19. VCU: The Rams won 25 games and the A-10 and should be markedly better next season with four double-digit scorers returning.
18. Maryland: If Anthony Cowan returns, this just might be Mark Turgeon’s best team, and there have been more good ones than you might think. (But no elite ones.)
17. Cincinnati: The top-three scorers are expected back, led by Jarron Cumberland (one of the top players in the AAC). And it looks like coach Mick Cronin will join them.
16. LSU: Naz Reid and Tremont Waters are gone — they hired agents — and coach Will Wade probably is, too. (He hired an attorney.) But guard Javonte Smart is expected to return, ensuring the Tigers remain a contender in the rugged SEC.
15. Iowa: The top-four scorers are due back for the Hawkeyes, who should gain ground in the Big Ten considering their retention rate and the departures elsewhere in the conference.
14. Houston: Top scorer Corey David Jr. departs, but coach Kelvin Sampson has plenty of experience to lean on as he counts the dollars in his whopper of a new contract.
13. Villanova: Phil Booth and Eric Paschall are gone, but there’s no chance the Hotline is picking a Jay Wright team outside the top 20, especially one with a loaded recruiting class on the way.
12. Oregon: If everything breaks right, Kenny Wooten, Payton Pritchard and Louis King return and the Ducks are a top-10 team.
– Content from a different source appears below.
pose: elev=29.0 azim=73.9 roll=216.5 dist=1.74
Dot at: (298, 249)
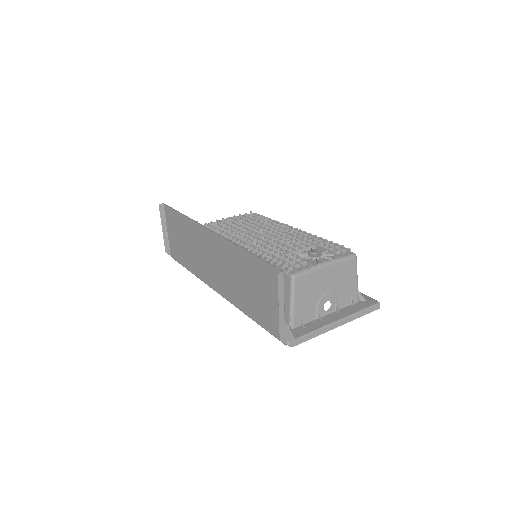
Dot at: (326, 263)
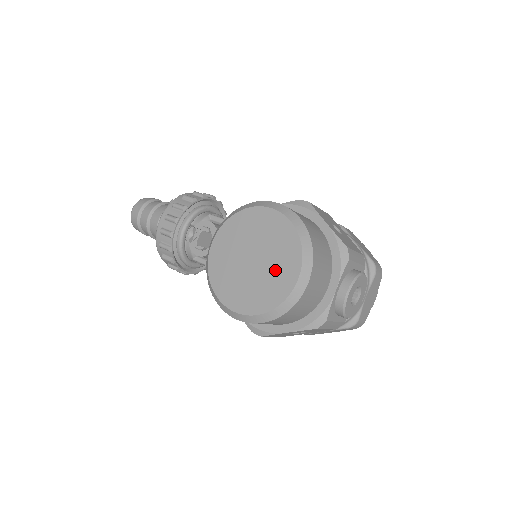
If they all leave, the Ducks aren’t a top-25 team. We split the difference and await the decisions.
11. North Carolina: Cam Johnson, Luke Maye and Kenny Williams are seniors, while Coby White and Nassir Little have declared for the draft. That doesn’t leave much behind, even for this program.
10. Gonzaga: We know Josh Perkins is leaving, and we can assume Rui Hachimura will enter the draft. If Brandon Clarke returns to join Zach Norvell, Corey Kispert and whichever future stars Mark Few has tucked away, the Bulldogs should be a load, again.
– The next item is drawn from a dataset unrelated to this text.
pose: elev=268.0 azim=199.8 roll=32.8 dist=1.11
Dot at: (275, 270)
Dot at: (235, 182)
9. Kentucky: The Wildcats used to be the toughest roster to project because of all the one-and-dones, but Duke has joined them in that regard. We’re figuring PJ Washington has played his last game, and Reid Travis has, for sure. What remains, and what’s arriving, should work just fine.
8. Kansas: The forgettable season by KU’s standards should give way to a return to the elite level, although potential FBI/NCAA fallout could force a revision of this forecast.
7. Tennessee: Admiral Schofield departs, and Jordan Bone has declared for the draft, but it’s entirely possible that the rest of the double-digit scorers will return, including the Vols’ engine, Grant Williams.
6. Marquette: As of now, Marquette projects to return its top-six scorers from a team that won 24 games. If the masterful Markus Howard (25 ppg) heads to the NBA, we’ll revise.
5. Auburn: We’re not ready to project the Tigers as a Final Four team, but with four of the top-five scorers due back — only Bryce Brown departs — they should be playing the second weekend of the tournament, at least.
4. Duke: All the guys who got zero attention, which is everyone not named Zion Williamson or RJ Barrett, are due back for the Blue Devils, who add the No. 3-rated player in the country in Vernon Carey. Won’t be as good as they were but should still better than 340-something teams.
3. Michigan: Charles Matthews was an important piece of the Wolverines’ success. He was also their only senior. (Ignas Brazdeikis can’t possible turn pro, can he?) Make way for another run at the Big Ten title and the Final Four. #basketballschool.
2. Michigan State: It all depends on Cassius Winston. If he turns pro, the Spartans will take a step back. If Winston returns, MSU could well be the preseason No. 1. Tom Izzo’s group is a year ahead of schedule.
1. Virginia: Expect De’Andre Hunter to depart, but Kyle Guy, Ty Jerome, Mamadi Diakite, Kihei Clark, Braxton Key — they’re all scheduled to return. The top of the ACC is like no place else.